How often have you been faced, as a mediator, with that dilemma of ‘How far to push’ reluctant participants to engage in a mediation process?
Though I have reservations about compulsory mediation in the workplace the reasons for ‘strong encouragement’ are often good; many people express reservations based on very little understanding of what is involved or what the potential benefits can be. For others coming on board with mediation means taking some ownership and responsibility for the problem for perhaps the first time.
There are of course those cases that border on the very edges of being suitable for mediation. We all have experience of coming up against those reasons that potentially make a case non-mediatable:
- safety issues or a significant power imbalance that goes as far bullying or harassment.
- an inappropriate referral from an organisation really trying to avoid using a more appropriate procedure.
- one party bordering on depression or mental illness in a way that affects their decision making ability.
- simply a huge unwillingness to participate.
Once identified the first two are perhaps easiest to deal with. Where people feel threatened and in fear of repercussion mediation is not the right vehicle. Similarly where an investigation or a management intervention is called for, some appropriate feedback to the organisation, within the limits of confidentiality, may be helpful.
The third, though less frequent, is hard to detect, pinpoint and address. Some characteristics may be: shifting ground; inconsistency; extreme emotions; lack of confidence; misplaced aggression.
Equally, all of these may be exhibited by people experiencing the impact of being ‘in conflict’ – working out the difference can be a challenge! The crunch question in these situations is “Does mediation provide the structure and security required to build confidence and calm strong reactions – or is this simply ‘not the right time’ and/or ‘not the right forum’?”
“What, sit in the same room as her – I would rather eat my own toenails”
Finally, that last point. We come across a range of responses in those we offer mediation to, from at best, a certain ‘wariness’, to, an ‘extreme adamant’ position; “What, sit in the same room as her – I would rather eat my own toenails”. Did you ever feel that just the mention of mediation is enough to ‘up the ante’ and dig that Position several notches deeper? – “Dispute? What dispute? I haven’t got a problem!”

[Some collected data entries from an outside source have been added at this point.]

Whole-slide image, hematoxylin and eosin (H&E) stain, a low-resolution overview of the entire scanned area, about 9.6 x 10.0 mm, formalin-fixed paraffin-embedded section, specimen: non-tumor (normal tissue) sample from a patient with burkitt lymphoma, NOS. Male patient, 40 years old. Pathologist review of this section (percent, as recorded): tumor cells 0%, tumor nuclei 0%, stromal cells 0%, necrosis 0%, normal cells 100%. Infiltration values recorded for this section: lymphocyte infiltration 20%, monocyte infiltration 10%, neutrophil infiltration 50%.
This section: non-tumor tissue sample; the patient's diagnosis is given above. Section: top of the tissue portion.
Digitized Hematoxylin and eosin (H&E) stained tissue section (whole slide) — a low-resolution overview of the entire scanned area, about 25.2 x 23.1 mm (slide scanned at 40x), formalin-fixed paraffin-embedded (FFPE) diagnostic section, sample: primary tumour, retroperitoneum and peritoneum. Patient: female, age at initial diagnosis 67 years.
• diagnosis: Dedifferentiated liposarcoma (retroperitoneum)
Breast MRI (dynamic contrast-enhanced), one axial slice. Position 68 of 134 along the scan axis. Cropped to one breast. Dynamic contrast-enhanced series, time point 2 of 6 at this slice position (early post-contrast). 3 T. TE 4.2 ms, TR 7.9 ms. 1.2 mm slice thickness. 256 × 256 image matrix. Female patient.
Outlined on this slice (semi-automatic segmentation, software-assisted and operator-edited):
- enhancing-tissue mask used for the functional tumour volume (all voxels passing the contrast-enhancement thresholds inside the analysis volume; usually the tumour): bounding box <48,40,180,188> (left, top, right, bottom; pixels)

And yet – how many of us let it drop there without spending some considerable time using our powers of influence and persuasion to enlighten potential participants as to the benefits of mediation. Why do we do that? I guess as someone who has been through many painful mediations and emerged safely out of the other side (albeit as the neutral third party!), it is impossible not to see those benefits at first hand. From, at the least, a resigned “Ok, I can live with this”, maybe even “Actually, it’s achieved more than I thought it would” to, at best, an emotional moment of recognition and apology, and a renewed commitment to working together again.
So the dilemma is – how far do we push?
When does ‘influence’ become ‘persuasion’? And how far does it matter? As mediators we create an opportunity without which a door remains unopened. For many who get as far as mediation there is a path through the door that offers a far more effective way to settle differences. As a mediator, I want to be able to continue to offer that.